Those lines of the material below that fall between its first line and the line with "cells show low", both included, are to be repeated exactly.

▼

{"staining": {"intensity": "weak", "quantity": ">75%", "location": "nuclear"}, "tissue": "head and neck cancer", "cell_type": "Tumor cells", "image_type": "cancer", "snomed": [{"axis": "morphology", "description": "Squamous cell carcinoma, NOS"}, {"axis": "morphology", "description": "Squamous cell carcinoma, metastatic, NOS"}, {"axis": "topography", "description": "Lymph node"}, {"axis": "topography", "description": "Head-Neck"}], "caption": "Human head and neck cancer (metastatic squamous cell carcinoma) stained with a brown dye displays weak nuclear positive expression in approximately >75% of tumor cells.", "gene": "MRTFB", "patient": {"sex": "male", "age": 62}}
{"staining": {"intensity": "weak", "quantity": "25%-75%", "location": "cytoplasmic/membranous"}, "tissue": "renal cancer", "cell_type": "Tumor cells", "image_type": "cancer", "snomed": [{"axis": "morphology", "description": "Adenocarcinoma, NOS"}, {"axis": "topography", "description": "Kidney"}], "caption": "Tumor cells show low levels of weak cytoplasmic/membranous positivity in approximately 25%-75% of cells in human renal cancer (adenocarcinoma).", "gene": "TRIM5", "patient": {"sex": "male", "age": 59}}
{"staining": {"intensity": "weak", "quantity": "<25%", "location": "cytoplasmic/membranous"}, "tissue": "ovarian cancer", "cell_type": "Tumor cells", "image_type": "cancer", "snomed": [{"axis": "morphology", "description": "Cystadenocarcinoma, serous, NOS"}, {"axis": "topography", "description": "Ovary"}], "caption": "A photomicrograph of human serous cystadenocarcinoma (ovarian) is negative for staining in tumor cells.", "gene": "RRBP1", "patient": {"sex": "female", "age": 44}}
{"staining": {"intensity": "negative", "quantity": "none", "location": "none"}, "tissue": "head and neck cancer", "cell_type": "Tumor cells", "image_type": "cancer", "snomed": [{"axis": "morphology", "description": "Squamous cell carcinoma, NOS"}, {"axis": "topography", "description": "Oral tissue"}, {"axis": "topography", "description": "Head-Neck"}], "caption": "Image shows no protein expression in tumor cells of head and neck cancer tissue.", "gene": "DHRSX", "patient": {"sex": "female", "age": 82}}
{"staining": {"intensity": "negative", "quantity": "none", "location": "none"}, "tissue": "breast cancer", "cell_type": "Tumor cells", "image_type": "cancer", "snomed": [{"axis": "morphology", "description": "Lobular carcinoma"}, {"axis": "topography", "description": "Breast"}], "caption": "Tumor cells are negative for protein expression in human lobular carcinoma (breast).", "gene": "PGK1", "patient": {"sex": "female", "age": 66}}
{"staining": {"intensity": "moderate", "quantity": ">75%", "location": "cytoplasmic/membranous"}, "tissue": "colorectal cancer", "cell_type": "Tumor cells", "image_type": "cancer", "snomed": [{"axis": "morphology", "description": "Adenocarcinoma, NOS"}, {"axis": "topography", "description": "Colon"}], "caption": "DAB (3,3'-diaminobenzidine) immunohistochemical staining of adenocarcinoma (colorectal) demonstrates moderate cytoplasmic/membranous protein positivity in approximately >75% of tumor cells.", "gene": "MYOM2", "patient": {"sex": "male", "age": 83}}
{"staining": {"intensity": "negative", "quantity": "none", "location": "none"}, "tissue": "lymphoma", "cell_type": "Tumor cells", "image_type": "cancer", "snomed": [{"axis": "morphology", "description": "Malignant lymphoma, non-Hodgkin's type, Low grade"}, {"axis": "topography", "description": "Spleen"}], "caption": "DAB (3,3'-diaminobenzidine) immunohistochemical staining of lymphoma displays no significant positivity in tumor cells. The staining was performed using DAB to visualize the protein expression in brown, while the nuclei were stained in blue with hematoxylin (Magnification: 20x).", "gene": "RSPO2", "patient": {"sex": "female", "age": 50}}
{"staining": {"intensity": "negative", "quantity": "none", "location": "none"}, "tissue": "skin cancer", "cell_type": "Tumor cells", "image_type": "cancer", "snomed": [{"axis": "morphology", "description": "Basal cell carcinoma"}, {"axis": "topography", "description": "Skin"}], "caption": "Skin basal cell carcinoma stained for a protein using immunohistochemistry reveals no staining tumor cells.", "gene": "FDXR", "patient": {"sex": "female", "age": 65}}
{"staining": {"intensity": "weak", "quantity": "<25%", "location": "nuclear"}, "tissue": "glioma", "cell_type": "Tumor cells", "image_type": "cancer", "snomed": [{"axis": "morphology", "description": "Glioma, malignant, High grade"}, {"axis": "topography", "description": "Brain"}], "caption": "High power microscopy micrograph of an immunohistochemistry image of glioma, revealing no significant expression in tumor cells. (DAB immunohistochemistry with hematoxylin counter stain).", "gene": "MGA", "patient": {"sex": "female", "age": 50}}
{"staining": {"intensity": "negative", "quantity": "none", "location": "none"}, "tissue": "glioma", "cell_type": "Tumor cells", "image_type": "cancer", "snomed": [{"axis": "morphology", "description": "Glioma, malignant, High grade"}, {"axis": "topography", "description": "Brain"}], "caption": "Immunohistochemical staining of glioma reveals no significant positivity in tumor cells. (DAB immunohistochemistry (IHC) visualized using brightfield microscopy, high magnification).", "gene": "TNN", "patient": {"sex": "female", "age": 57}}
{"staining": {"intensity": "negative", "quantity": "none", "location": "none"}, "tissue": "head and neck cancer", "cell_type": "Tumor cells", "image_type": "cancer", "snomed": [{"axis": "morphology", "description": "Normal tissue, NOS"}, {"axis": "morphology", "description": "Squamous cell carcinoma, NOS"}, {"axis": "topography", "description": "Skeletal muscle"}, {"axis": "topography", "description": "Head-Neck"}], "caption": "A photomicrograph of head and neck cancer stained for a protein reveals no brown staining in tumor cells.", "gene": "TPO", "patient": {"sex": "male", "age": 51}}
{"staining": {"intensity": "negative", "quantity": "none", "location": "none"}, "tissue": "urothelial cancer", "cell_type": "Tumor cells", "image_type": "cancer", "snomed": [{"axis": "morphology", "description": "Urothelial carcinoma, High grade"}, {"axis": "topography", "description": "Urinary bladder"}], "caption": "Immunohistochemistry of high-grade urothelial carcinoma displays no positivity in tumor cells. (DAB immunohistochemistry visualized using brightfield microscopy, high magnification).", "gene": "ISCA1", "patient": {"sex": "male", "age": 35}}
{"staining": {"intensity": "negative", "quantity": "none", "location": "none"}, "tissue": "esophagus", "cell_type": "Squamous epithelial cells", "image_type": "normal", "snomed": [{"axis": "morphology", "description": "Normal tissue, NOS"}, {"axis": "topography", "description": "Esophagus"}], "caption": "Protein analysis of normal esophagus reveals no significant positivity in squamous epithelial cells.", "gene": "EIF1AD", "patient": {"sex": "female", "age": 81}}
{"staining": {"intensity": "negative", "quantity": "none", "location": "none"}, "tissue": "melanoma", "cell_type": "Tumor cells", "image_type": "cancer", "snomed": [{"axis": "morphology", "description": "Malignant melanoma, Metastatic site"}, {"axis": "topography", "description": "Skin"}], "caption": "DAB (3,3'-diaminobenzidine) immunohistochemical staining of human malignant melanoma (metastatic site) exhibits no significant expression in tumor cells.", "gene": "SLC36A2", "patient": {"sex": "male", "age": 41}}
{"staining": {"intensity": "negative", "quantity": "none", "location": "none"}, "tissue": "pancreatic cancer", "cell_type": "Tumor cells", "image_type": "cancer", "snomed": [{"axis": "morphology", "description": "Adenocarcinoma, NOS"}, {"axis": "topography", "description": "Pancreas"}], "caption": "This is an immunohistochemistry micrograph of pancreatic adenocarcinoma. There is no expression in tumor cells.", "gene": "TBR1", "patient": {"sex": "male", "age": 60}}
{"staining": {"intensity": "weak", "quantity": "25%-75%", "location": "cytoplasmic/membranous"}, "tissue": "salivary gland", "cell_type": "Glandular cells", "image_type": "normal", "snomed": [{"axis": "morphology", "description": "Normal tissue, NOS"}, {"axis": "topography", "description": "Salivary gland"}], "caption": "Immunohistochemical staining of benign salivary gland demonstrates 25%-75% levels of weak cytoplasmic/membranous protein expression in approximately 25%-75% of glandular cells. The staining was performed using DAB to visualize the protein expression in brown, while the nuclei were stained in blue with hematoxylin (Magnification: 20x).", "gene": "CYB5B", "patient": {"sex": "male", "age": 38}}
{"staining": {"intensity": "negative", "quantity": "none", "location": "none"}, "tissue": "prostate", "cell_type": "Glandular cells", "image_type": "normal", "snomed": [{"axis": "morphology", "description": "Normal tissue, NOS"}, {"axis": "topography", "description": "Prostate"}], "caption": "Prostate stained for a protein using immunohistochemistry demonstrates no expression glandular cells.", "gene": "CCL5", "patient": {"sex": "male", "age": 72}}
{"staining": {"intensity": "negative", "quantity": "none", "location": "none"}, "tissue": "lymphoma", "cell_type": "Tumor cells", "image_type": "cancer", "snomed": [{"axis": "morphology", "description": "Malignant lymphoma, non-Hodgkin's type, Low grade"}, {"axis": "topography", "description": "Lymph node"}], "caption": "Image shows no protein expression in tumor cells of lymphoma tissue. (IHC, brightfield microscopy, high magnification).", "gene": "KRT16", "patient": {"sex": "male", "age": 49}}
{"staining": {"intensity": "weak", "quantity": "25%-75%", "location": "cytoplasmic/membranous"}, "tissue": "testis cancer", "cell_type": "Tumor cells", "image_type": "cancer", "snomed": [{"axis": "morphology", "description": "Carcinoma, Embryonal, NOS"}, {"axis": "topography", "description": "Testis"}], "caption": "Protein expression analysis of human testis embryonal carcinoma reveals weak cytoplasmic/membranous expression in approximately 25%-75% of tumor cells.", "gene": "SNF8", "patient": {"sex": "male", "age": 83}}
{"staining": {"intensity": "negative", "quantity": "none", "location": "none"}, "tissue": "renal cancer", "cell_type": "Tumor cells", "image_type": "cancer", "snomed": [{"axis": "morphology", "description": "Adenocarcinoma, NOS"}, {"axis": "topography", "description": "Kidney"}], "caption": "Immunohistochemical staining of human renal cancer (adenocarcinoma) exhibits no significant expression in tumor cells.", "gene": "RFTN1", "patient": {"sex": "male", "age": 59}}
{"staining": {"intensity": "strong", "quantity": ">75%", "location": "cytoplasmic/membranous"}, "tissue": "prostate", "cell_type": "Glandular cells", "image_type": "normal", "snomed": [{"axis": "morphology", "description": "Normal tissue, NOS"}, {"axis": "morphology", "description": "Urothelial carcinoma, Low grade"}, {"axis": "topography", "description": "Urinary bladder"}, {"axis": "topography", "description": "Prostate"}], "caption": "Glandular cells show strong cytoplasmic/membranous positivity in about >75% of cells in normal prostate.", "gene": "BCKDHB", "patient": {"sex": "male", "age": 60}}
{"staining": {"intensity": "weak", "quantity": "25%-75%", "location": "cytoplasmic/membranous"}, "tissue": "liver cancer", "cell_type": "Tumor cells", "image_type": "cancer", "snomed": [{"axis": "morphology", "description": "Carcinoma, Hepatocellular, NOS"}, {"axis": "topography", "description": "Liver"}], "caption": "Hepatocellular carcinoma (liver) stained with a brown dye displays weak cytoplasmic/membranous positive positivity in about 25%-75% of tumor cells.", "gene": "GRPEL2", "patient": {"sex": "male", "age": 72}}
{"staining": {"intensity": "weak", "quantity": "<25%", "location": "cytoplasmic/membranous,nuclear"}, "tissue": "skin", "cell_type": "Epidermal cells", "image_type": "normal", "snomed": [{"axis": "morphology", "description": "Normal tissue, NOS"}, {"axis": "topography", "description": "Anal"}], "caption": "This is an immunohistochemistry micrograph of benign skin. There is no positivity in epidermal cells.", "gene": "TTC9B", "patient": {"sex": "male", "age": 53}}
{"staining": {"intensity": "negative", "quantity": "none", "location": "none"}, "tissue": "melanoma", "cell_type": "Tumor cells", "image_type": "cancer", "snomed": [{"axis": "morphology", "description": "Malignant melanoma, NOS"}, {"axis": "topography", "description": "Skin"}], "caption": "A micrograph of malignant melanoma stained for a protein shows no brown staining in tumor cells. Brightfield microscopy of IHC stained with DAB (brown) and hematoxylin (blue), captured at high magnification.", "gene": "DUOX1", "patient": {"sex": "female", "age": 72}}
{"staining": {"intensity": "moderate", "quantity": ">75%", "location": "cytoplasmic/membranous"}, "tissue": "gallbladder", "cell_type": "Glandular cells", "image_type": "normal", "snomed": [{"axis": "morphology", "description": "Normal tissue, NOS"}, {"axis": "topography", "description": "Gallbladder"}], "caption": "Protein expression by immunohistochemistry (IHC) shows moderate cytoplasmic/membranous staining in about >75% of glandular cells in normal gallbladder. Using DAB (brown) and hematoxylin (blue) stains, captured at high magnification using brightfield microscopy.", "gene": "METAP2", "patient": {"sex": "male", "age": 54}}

▲

*Output of the task*
{"staining": {"intensity": "weak", "quantity": ">75%", "location": "nuclear"}, "tissue": "head and neck cancer", "cell_type": "Tumor cells", "image_type": "cancer", "snomed": [{"axis": "morphology", "description": "Squamous cell carcinoma, NOS"}, {"axis": "morphology", "description": "Squamous cell carcinoma, metastatic, NOS"}, {"axis": "topography", "description": "Lymph node"}, {"axis": "topography", "description": "Head-Neck"}], "caption": "Human head and neck cancer (metastatic squamous cell carcinoma) stained with a brown dye displays weak nuclear positive expression in approximately >75% of tumor cells.", "gene": "MRTFB", "patient": {"sex": "male", "age": 62}}
{"staining": {"intensity": "weak", "quantity": "25%-75%", "location": "cytoplasmic/membranous"}, "tissue": "renal cancer", "cell_type": "Tumor cells", "image_type": "cancer", "snomed": [{"axis": "morphology", "description": "Adenocarcinoma, NOS"}, {"axis": "topography", "description": "Kidney"}], "caption": "Tumor cells show low levels of weak cytoplasmic/membranous positivity in approximately 25%-75% of cells in human renal cancer (adenocarcinoma).", "gene": "TRIM5", "patient": {"sex": "male", "age": 59}}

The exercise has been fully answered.